Sunday, March 8, 2015

Chappie


Chappie poster.jpg

Released:  March 6th, 2015
Rated:  R
Distributor:  Columbia Pictures
Starring:  Sharlto Copley, Dev Patel, Ninja, Yolandi Visser, Jose Pablo Cantillo, Sigourney Weaver, Hugh Jackman
Directed by:  Neill Blomkamp
Written by:  Neill Blomkamp, Terri Tatchell
Personal Bias Alert:  likes allegorical sci-fi, not seen anything by Blomkamp

4.9 of 10





            The frustrating thing about Chappie is how much it does right.  The positives aren’t hidden, and they’re easy to appreciate.  But they’re surrounded by flaws both big and small, so that even when you’re reveling in Chappie’s good choices, you have to push aside its distracting mistakes.

            This is the third feature film from writer/director Neill Blomkamp, all of which are the sort of heavily allegorical sci-fi pieces where you understand the allegory from just the plot summary.  Chappie is about the definition of consciousness and life, played out through the struggle of the world’s first sentient robot.  Nicknamed Chappie, he was one of the robotic police officers used in Johannesburg that had been damaged and scrapped, only to be stolen by developer Deon (Dev Patel) for a trial run of his A.I. side project.  Chappie is then stolen from Deon (that’s karma) by a group of thugs, who raise him as one of their own.

            This period, where Chappie is learning about the world, is where the movie shines.  Chappie looks astounding thanks to the work of animators at Image Engine and Weta Workshop as well as the performance by Sharlto Copley.  There was no motion capture involved, but Copley performed the part on set and lent his voice to the final cut, giving the animators detailed body movements and emotional cues to work from.  Chappie, along with last year’s Dawn of the Planet of the Apes, are the only films to feature CGI characters that actually look like they’re in the same frame as everything around them, and that feat still leaves me floored.  The design of the character is just as important to this feat as the animation, and again Chappie draws top marks.  Drawing heavily from previous robot creations like the droids from the Star Wars prequels, the designers added small touches like emotive, ear-like antennae that bring much needed depth of emotion to the robotic character.

             Thanks to Chappie’s beautiful rendering, it’s easy for the audience to form an emotional bond to the child-like robot.  Yes, he’s big and tough, but he’s also naïve and lost, struggling to find his way in this brave new world.  The amount of compassion this engenders might catch you off guard, especially in a scene where he’s abused by a rival developer played by Hugh Jackman.  Establishing this connection goes a long way towards making the rest of the film work, especially after the film trades in these emotional beats in favor of big, violent action.

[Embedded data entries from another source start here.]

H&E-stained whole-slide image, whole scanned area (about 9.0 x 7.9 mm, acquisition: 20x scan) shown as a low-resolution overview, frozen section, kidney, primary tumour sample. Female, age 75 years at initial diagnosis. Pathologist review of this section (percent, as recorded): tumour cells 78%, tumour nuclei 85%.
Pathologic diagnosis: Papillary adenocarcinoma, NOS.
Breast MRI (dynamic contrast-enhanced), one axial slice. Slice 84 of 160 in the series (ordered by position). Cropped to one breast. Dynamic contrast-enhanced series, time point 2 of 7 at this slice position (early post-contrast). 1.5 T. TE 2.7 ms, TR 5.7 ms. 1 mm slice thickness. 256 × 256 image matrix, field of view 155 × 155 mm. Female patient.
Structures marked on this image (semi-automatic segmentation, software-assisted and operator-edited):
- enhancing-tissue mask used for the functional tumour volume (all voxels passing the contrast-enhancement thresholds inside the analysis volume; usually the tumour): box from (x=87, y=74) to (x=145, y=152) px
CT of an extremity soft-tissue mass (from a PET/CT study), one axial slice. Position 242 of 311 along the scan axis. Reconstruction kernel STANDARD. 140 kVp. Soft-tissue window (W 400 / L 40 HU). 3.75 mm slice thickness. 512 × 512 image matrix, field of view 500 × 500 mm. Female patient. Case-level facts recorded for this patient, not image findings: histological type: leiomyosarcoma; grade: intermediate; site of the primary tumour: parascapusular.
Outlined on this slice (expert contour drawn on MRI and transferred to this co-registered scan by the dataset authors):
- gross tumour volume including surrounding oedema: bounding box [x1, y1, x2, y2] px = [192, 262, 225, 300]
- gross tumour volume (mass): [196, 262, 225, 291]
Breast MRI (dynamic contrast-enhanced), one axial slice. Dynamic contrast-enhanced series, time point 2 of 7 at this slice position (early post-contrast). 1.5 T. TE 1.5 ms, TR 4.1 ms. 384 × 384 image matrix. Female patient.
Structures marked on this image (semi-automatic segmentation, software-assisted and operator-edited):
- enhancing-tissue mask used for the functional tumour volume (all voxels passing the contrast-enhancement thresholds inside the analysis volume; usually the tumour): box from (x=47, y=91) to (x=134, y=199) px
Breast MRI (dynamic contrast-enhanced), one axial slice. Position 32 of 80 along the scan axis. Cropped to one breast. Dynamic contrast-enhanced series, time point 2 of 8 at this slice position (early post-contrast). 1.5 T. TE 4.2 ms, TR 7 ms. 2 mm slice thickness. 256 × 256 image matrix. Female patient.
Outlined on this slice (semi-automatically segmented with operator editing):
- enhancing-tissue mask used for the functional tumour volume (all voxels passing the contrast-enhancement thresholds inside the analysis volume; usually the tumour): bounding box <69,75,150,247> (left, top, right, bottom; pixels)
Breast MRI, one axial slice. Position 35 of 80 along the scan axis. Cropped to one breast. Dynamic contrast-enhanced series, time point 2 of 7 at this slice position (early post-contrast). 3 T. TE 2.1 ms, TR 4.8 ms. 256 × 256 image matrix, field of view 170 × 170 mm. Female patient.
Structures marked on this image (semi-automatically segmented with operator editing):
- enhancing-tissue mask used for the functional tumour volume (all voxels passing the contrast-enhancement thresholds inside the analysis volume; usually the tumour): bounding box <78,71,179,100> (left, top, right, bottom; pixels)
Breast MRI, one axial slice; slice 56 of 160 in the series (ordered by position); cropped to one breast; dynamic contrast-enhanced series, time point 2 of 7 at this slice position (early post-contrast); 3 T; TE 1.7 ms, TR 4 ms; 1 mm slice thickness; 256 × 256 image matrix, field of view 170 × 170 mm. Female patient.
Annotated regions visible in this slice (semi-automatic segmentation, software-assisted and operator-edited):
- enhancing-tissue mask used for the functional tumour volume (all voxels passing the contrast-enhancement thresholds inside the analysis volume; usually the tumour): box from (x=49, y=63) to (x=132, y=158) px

            The distracting mistakes of Chappie mostly stems from its writing, which fails to deliver rounded characters, a plausible plot, and any sort of idea about the themes and allegories its playing with.  Pretty much everything but Chappie himself is a farce, as other characters are too extreme to be taken seriously and plot points are shoved in to move the story forward without any regard to reality.  Not helping things is the fact that two non-actors were cast in main roles, Ninja and Yolandi Visser of the band Die Antwoord, who seem to be playing their stage personas and lack the ability to convey complicated emotions.  However, it’s the horribly overdone performance by Hugh Jackman that stands out as the worst.  Granted, his character was the most poorly written, but I don’t know how anyone watched his flailing performance in the climactic battle and didn’t call for a reshoot.

            A story about the first artificially intelligent machine naturally brings up questions of consciousness and existence, and it’s astoundingly disappointing how much these are glossed over in Chappie.  Instead of any actually debate about the answers to these questions, the movie simply chooses one path to go down and never looks back, if it even stops to examine the question at all.  There’s a point where the plot stumbles right into the scenario posited in the Swampman thought experiment, but I’m going to assume that the writers had never heard of it considering that the question it raises is never even acknowledged.  I, however, had this and many other questions gnawing at the back of my brain the entire time, which made the plot really hard to swallow.

            And yet, as frustrating as all these faults are, Chappie comes very close to working.  Blomkamp knows how to film action sequences, and Chappie himself is so endearing that you remain emotionally invested even when the plot does spin out of control.  That you care so much about the robocop is a feat, but most everything else is just a mess.

Other Notes:
Ø  One character is subtitled.  I think it’s because he was speaking broken English with a thick accent (it’s possible it was a different language), but either way, it stuck out like a ridiculous sore thumb.
Ø  This is the kind of movie where the big, indestructible robot continuously gets distracted by guys with little guns that aren’t doing any damage to him.
Ø  It’s like they tried to make an intellectual film, but forgot to put in the intellect.